↓
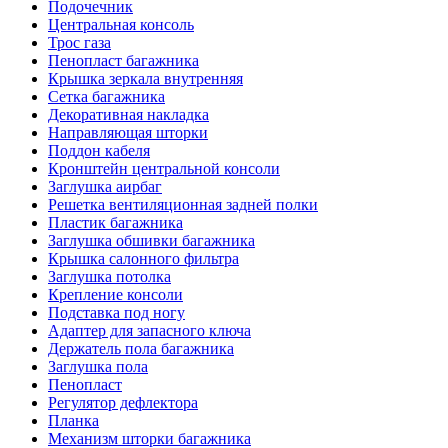
Подочечник
Центральная консоль
Трос газа
Пенопласт багажника
Крышка зеркала внутренняя
Сетка багажника
Декоративная накладка
Направляющая шторки
Поддон кабеля
Кронштейн центральной консоли
Заглушка аирбаг
Решетка вентиляционная задней полки
Пластик багажника
Заглушка обшивки багажника
Крышка салонного фильтра
Заглушка потолка
Крепление консоли
Подставка под ногу
Адаптер для запасного ключа
Держатель пола багажника
Заглушка пола
Пенопласт
Регулятор дефлектора
Планка
Механизм шторки багажника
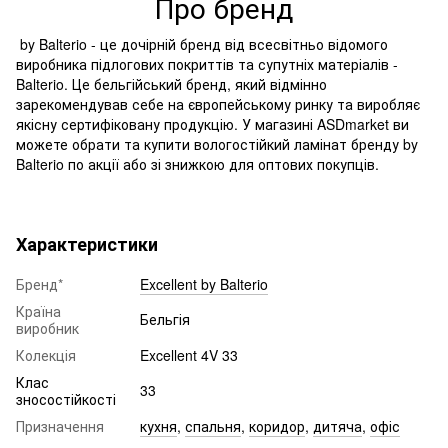
Про бренд
by Balterio - це дочірній бренд від всесвітньо відомого
виробника підлогових покриттів та супутніх матеріалів -
Balterio. Це бельгійський бренд, який відмінно
зарекомендував себе на європейському ринку та виробляє
якісну сертифіковану продукцію. У магазині ASDmarket ви
можете обрати та купити вологостійкий ламінат бренду by
Balterio по акції або зі знижкою для оптових покупців.
Характеристики
Бренд*
Excellent by Balterio
Країна
Бельгія
виробник
Колекція
Excellent 4V 33
Клас
33
зносостійкості
Призначення
кухня
,
спальня
,
коридор
,
дитяча
,
офіс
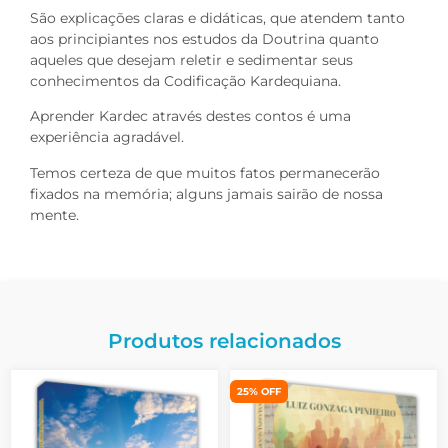
São explicações claras e didáticas, que atendem tanto
aos principiantes nos estudos da Doutrina quanto
aqueles que desejam reletir e sedimentar seus
conhecimentos da Codificação Kardequiana.
Aprender Kardec através destes contos é uma
experiência agradável.
Temos certeza de que muitos fatos permanecerão
fixados na memória; alguns jamais sairão de nossa
mente.
Produtos relacionados
25% OFF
↑
The task:
Recast the lines of the listing above as a Markdown table with the columns Row and Line text, numbering each row in order. Cover every line of the listing, skip blank lines, and omit the pictures.

The completed task:
| Row | Line text |
|---|---|
| 1 | Подочечник |
| 2 | Центральная консоль |
| 3 | Трос газа |
| 4 | Пенопласт багажника |
| 5 | Крышка зеркала внутренняя |
| 6 | Сетка багажника |
| 7 | Декоративная накладка |
| 8 | Направляющая шторки |
| 9 | Поддон кабеля |
| 10 | Кронштейн центральной консоли |
| 11 | Заглушка аирбаг |
| 12 | Решетка вентиляционная задней полки |
| 13 | Пластик багажника |
| 14 | Заглушка обшивки багажника |
| 15 | Крышка салонного фильтра |
| 16 | Заглушка потолка |
| 17 | Крепление консоли |
| 18 | Подставка под ногу |
| 19 | Адаптер для запасного ключа |
| 20 | Держатель пола багажника |
| 21 | Заглушка пола |
| 22 | Пенопласт |
| 23 | Регулятор дефлектора |
| 24 | Планка |
| 25 | Механизм шторки багажника |
| 26 | Про бренд |
| 27 | by Balterio - це дочірній бренд від всесвітньо відомого |
| 28 | виробника підлогових покриттів та супутніх матеріалів - |
| 29 | Balterio. Це бельгійський бренд, який відмінно |
| 30 | зарекомендував себе на європейському ринку та виробляє |
| 31 | якісну сертифіковану продукцію. У магазині ASDmarket ви |
| 32 | можете обрати та купити вологостійкий ламінат бренду by |
| 33 | Balterio по акції або зі знижкою для оптових покупців. |
| 34 | Характеристики |
| 35 | Бренд* |
| 36 | Excellent by Balterio |
| 37 | Країна |
| 38 | Бельгія |
| 39 | виробник |
| 40 | Колекція |
| 41 | Excellent 4V 33 |
| 42 | Клас |
| 43 | 33 |
| 44 | зносостійкості |
| 45 | Призначення |
| 46 | кухня |
| 47 | , |
| 48 | спальня |
| 49 | , |
| 50 | коридор |
| 51 | , |
| 52 | дитяча |
| 53 | , |
| 54 | офіс |
| 55 | São explicações claras e didáticas, que atendem tanto |
| 56 | aos principiantes nos estudos da Doutrina quanto |
| 57 | aqueles que desejam reletir e sedimentar seus |
| 58 | conhecimentos da Codificação Kardequiana. |
| 59 | Aprender Kardec através destes contos é uma |
| 60 | experiência agradável. |
| 61 | Temos certeza de que muitos fatos permanecerão |
| 62 | fixados na memória; alguns jamais sairão de nossa |
| 63 | mente. |
| 64 | Produtos relacionados |
| 65 | 25% OFF |